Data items

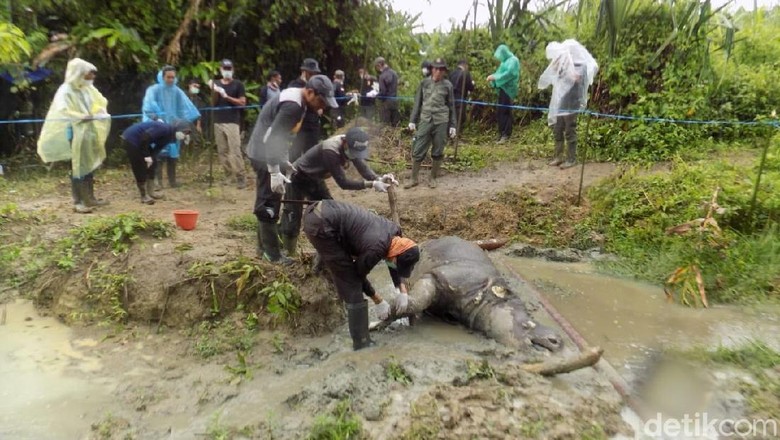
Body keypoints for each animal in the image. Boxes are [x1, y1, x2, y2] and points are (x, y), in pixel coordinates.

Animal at [378, 235, 560, 352]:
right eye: (526, 324)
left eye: (530, 313)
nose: (558, 341)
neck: (485, 296)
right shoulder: (441, 277)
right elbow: (418, 300)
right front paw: (381, 321)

→ WORK INSTRUCTION
Wherever the string "right" is found in the entries, copy the line it sits in.

→ SOLUTION BELOW
right eye: (526, 324)
right shoulder: (441, 277)
right elbow: (418, 300)
right front paw: (381, 321)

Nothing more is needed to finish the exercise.